_TASK DESCRIPTION_.
Search the material for lines containing the word "different", and copy each one.

_INFORMATION_.
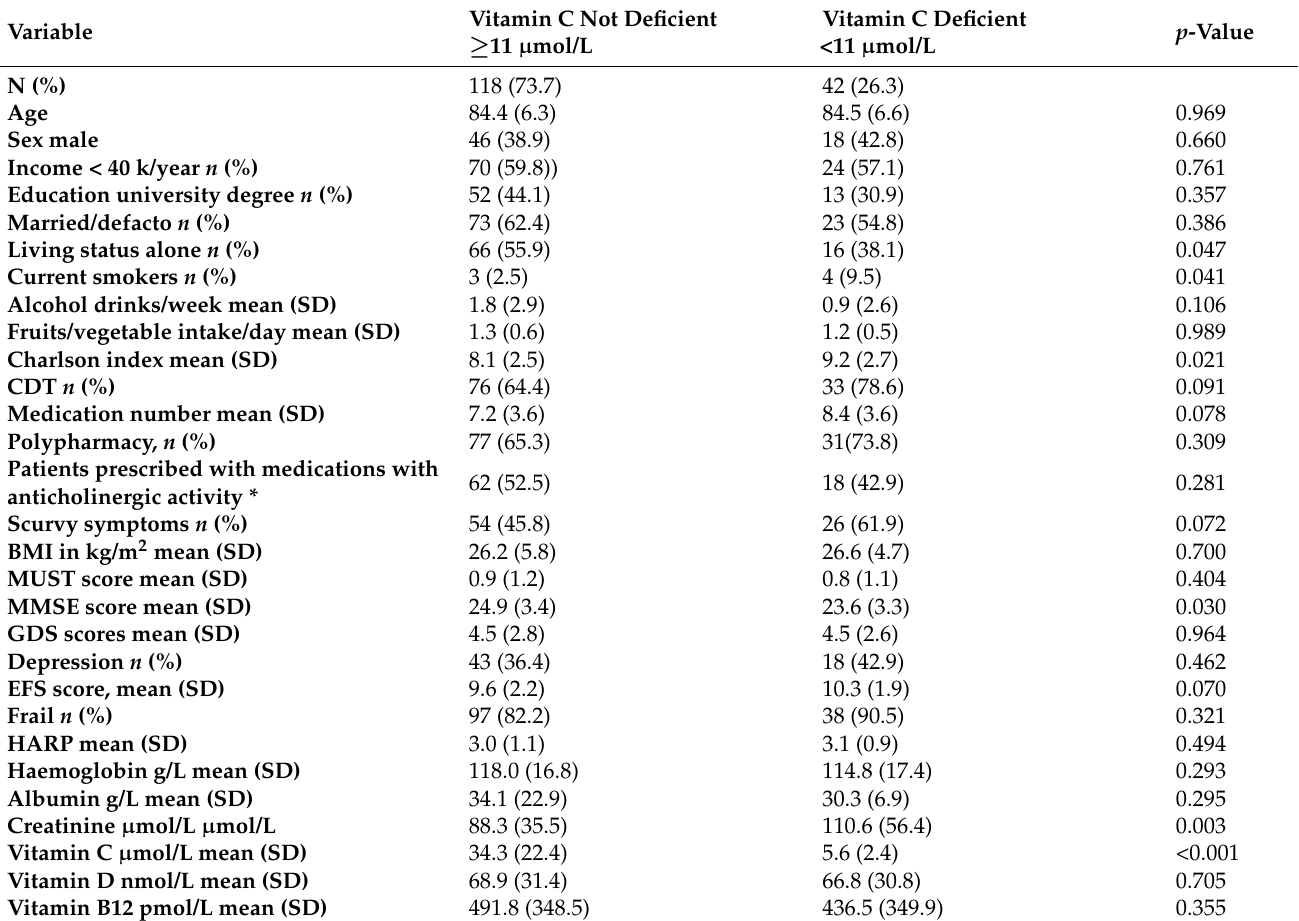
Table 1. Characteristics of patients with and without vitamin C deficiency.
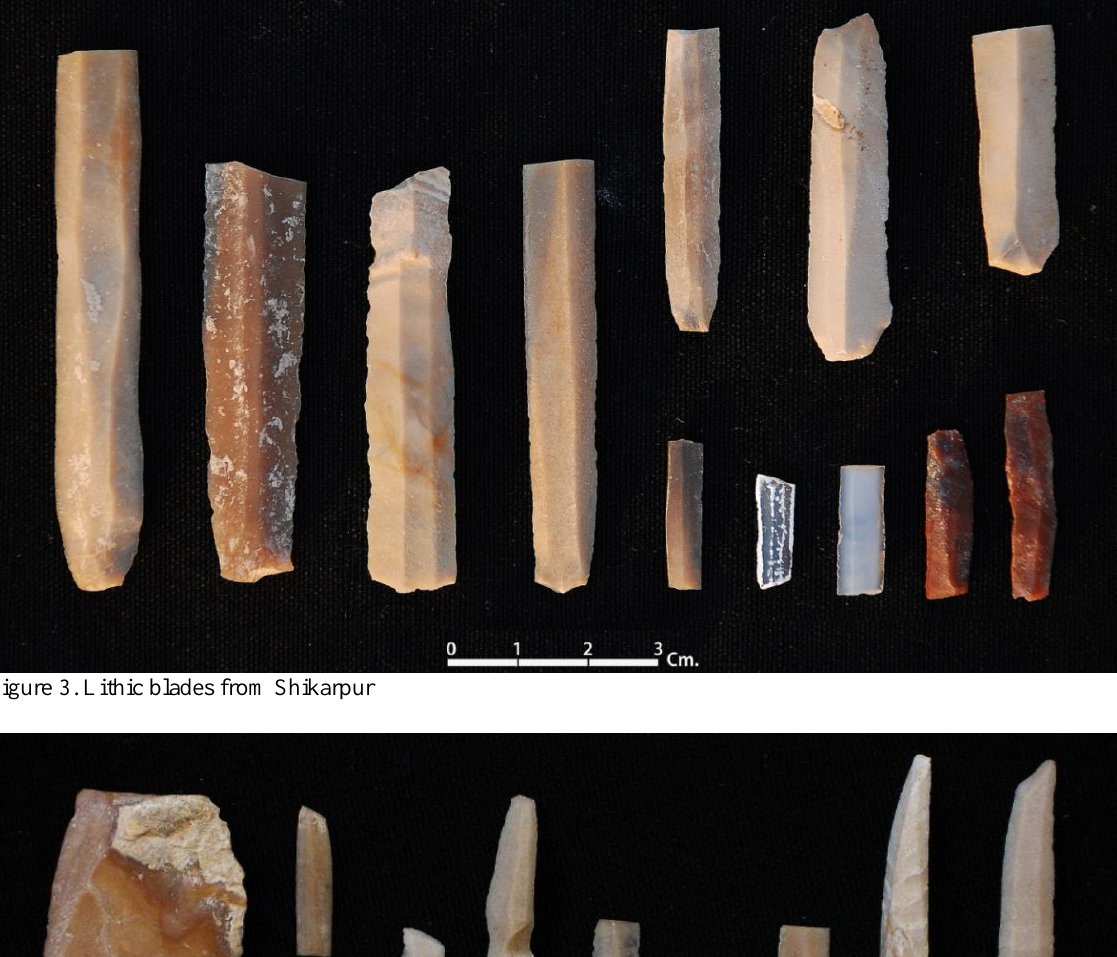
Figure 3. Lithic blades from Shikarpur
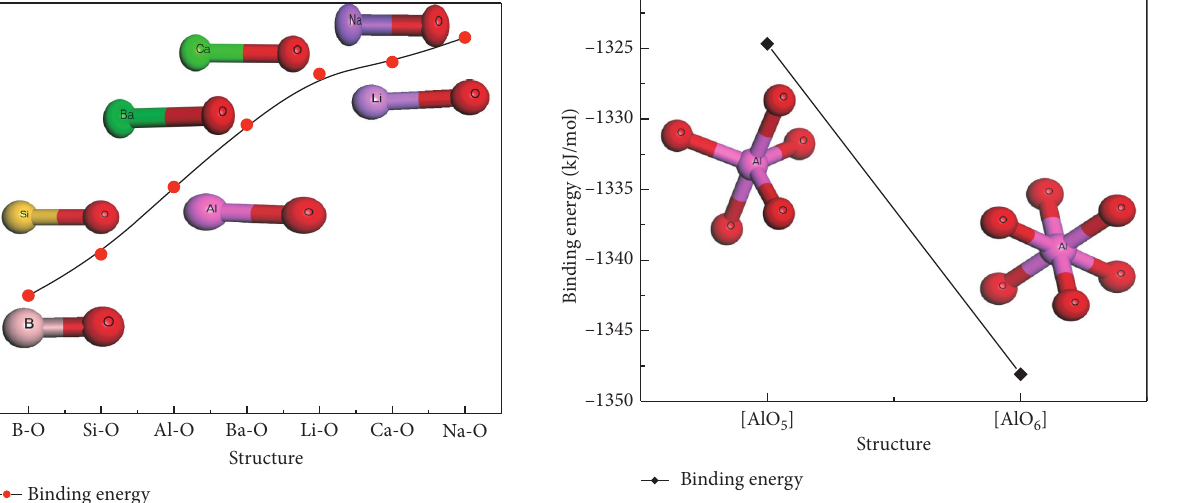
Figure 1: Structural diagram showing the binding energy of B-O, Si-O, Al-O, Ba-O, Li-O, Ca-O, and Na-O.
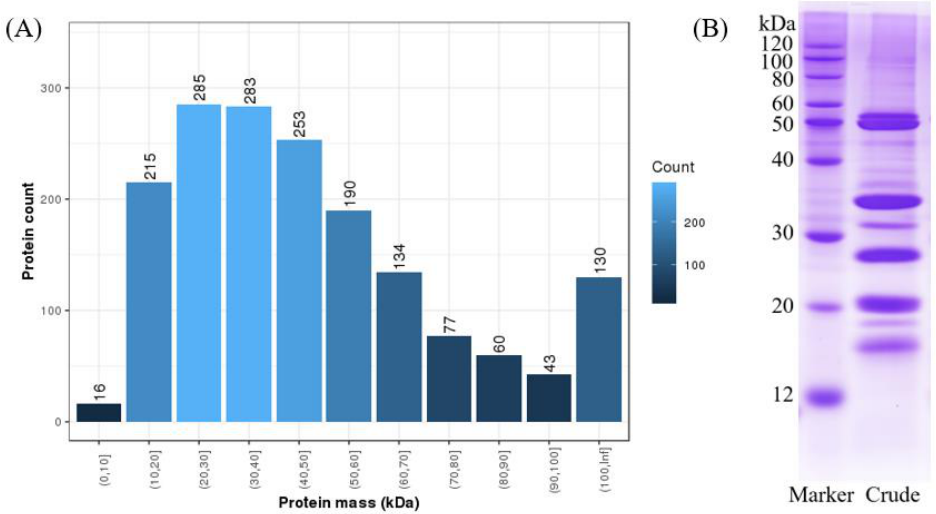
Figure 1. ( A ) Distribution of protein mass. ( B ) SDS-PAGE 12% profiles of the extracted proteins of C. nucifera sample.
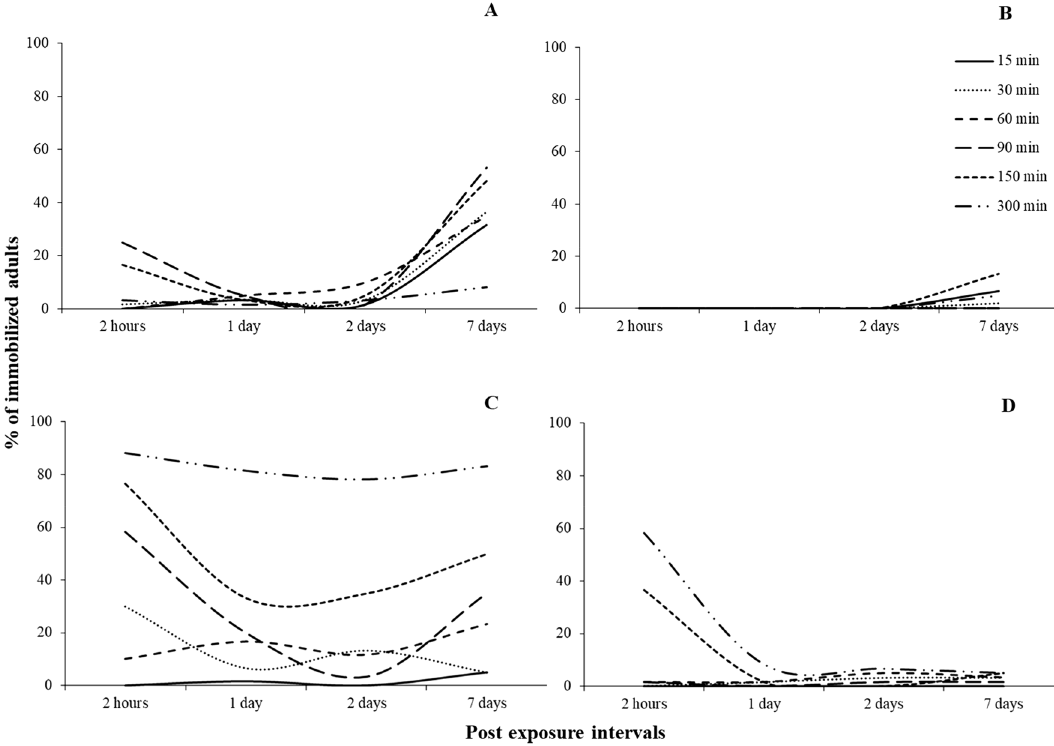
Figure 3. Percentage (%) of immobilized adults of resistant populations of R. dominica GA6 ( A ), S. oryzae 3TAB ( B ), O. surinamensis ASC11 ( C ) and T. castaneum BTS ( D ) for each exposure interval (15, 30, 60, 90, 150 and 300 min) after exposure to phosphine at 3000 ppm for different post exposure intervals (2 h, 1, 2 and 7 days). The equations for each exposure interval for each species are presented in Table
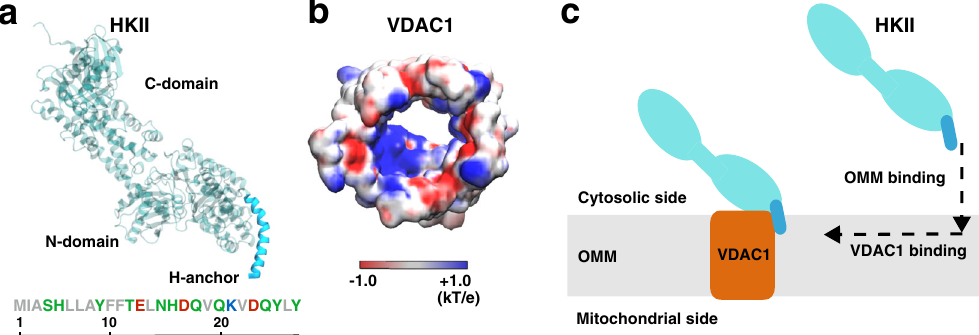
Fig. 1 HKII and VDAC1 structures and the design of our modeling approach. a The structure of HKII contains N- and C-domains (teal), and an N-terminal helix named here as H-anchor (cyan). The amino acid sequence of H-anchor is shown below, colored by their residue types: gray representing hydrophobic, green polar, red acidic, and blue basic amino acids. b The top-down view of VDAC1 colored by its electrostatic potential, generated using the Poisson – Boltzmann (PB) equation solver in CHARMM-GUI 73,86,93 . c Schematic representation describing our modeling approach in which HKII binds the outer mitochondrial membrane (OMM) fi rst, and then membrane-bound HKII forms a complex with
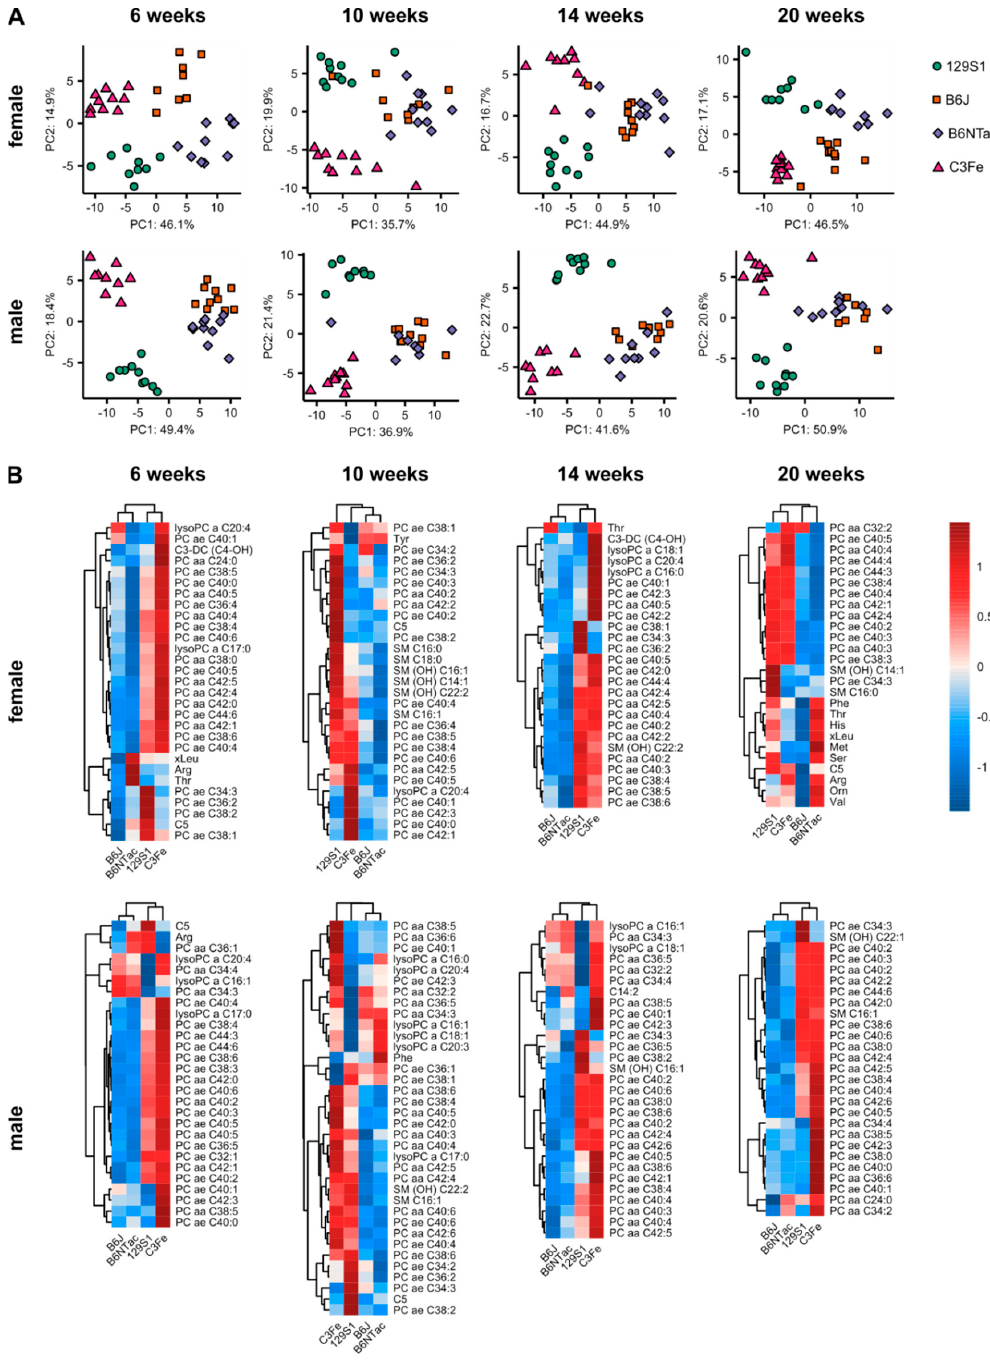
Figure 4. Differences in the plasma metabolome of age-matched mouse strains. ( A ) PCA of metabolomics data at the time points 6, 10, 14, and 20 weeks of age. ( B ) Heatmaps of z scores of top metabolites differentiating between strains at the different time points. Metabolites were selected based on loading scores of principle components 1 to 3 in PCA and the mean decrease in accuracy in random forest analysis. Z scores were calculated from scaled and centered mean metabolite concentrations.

_TASK SOLUTION_.
Figure 3. Percentage (%) of immobilized adults of resistant populations of R. dominica GA6 ( A ), S. oryzae 3TAB ( B ), O. surinamensis ASC11 ( C ) and T. castaneum BTS ( D ) for each exposure interval (15, 30, 60, 90, 150 and 300 min) after exposure to phosphine at 3000 ppm for different post exposure intervals (2 h, 1, 2 and 7 days). The equations for each exposure interval for each species are presented in Table
Figure 4. Differences in the plasma metabolome of age-matched mouse strains. ( A ) PCA of metabolomics data at the time points 6, 10, 14, and 20 weeks of age. ( B ) Heatmaps of z scores of top metabolites differentiating between strains at the different time points. Metabolites were selected based on loading scores of principle components 1 to 3 in PCA and the mean decrease in accuracy in random forest analysis. Z scores were calculated from scaled and centered mean metabolite concentrations.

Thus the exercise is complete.